=== Latihan 1 ===
Menurut cuplikan halaman, mengapa Brasil, Rusia, India, dan China memelopori pembentukan BRIC? Jelaskan dalam satu sampai tiga kalimat.
=== Latihan 2 ===
Tulis ulang bagian cuplikan halaman mulai dari "Akibat lambannya demokratisasi" sampai ke "Saudi 3 persen.", lalu tukar "antusias" dengan "gembira".

=== Cuplikan Halaman ===
Akibat lambannya demokratisasi
di tubuh IMF, Brasil, Rusia, India, dan China memelopori pembentukan BRIC tahun
2009 di Rusia. Kelompok masyarakat sipil menyambut kelahiran lembaga ini dengan
antusias, sekalipun ada yang bersikap kritis bahwa nantinya BRIC akan bertindak
sama seperti IMF. Namun, gagasan BRIC untuk perubahan sistem keuangan global
dapat dukungan negara berkembang, di antaranya perubahan standar mata uang
perdagangan dunia yang saat ini dipegang dollar AS, juga reformasi IMF atas
sistem keranjng mata uangnya (special
drawing rights), dan perluasan negara dalam pengambilan keputusan ekonomi
global yang tidak hanya G-7. Pemilikan saham saat ini masih didominasi AS dan
Eropa. Di Bank Dunia, saham AS 15,85 persen, Eropa 15,5 persen (Jerman 4
persen, Inggris 4 persen, Rusia 3,75 persen, Perancis 3,75 persen). Jepang 6,84
persen, China 4 persen, dan Arab Saudi 3 persen.

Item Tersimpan
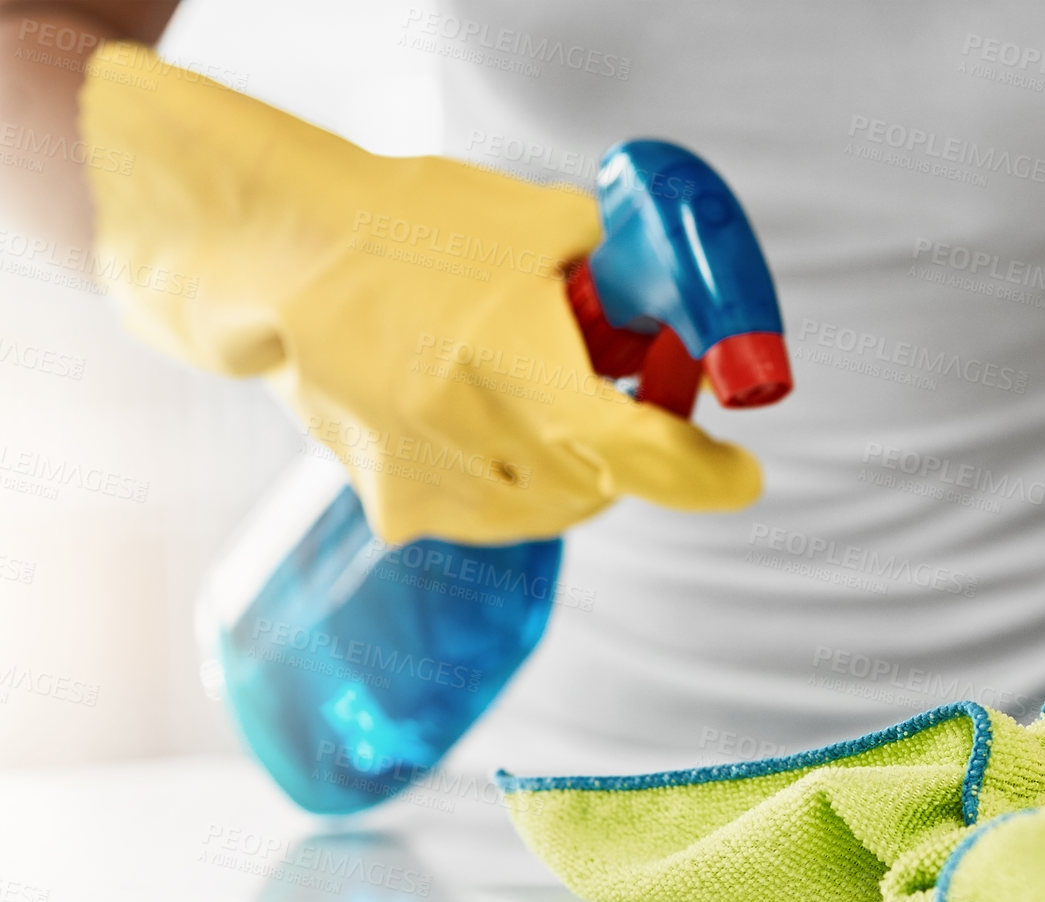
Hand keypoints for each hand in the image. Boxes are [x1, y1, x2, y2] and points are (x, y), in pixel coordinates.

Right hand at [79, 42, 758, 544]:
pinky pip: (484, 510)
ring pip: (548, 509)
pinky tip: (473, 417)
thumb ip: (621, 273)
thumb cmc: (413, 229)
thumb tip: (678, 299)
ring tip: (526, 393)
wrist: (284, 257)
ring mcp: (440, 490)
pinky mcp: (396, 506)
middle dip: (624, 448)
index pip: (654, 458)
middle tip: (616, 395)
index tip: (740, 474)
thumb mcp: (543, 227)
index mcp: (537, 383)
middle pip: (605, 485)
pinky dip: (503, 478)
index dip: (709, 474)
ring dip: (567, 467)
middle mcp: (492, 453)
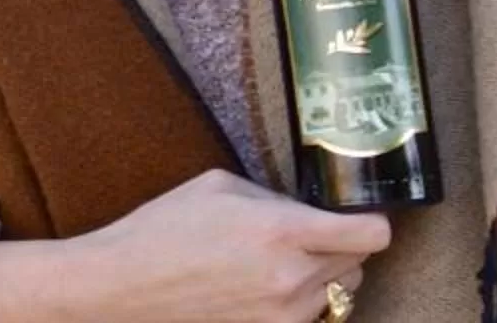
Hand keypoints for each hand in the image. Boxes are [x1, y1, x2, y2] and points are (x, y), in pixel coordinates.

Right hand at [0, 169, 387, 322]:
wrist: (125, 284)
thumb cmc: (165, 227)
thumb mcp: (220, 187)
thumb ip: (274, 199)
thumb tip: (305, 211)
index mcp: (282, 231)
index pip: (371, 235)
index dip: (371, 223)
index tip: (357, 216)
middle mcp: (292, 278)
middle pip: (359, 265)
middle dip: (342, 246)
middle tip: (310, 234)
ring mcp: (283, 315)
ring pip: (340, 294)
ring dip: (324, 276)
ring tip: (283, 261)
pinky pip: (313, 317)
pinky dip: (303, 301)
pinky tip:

=== Jawaban 1 ===
Brasil, Rusia, India, dan China memelopori pembentukan BRIC pada tahun 2009 di Rusia karena demokratisasi di tubuh IMF berjalan lamban.

=== Jawaban 2 ===
Akibat lambannya demokratisasi
di tubuh IMF, Brasil, Rusia, India, dan China memelopori pembentukan BRIC tahun
2009 di Rusia. Kelompok masyarakat sipil menyambut kelahiran lembaga ini dengan
gembira, sekalipun ada yang bersikap kritis bahwa nantinya BRIC akan bertindak
sama seperti IMF. Namun, gagasan BRIC untuk perubahan sistem keuangan global
dapat dukungan negara berkembang, di antaranya perubahan standar mata uang
perdagangan dunia yang saat ini dipegang dollar AS, juga reformasi IMF atas
sistem keranjng mata uangnya (special
drawing rights), dan perluasan negara dalam pengambilan keputusan ekonomi
global yang tidak hanya G-7. Pemilikan saham saat ini masih didominasi AS dan
Eropa. Di Bank Dunia, saham AS 15,85 persen, Eropa 15,5 persen (Jerman 4
persen, Inggris 4 persen, Rusia 3,75 persen, Perancis 3,75 persen). Jepang 6,84
persen, China 4 persen, dan Arab Saudi 3 persen.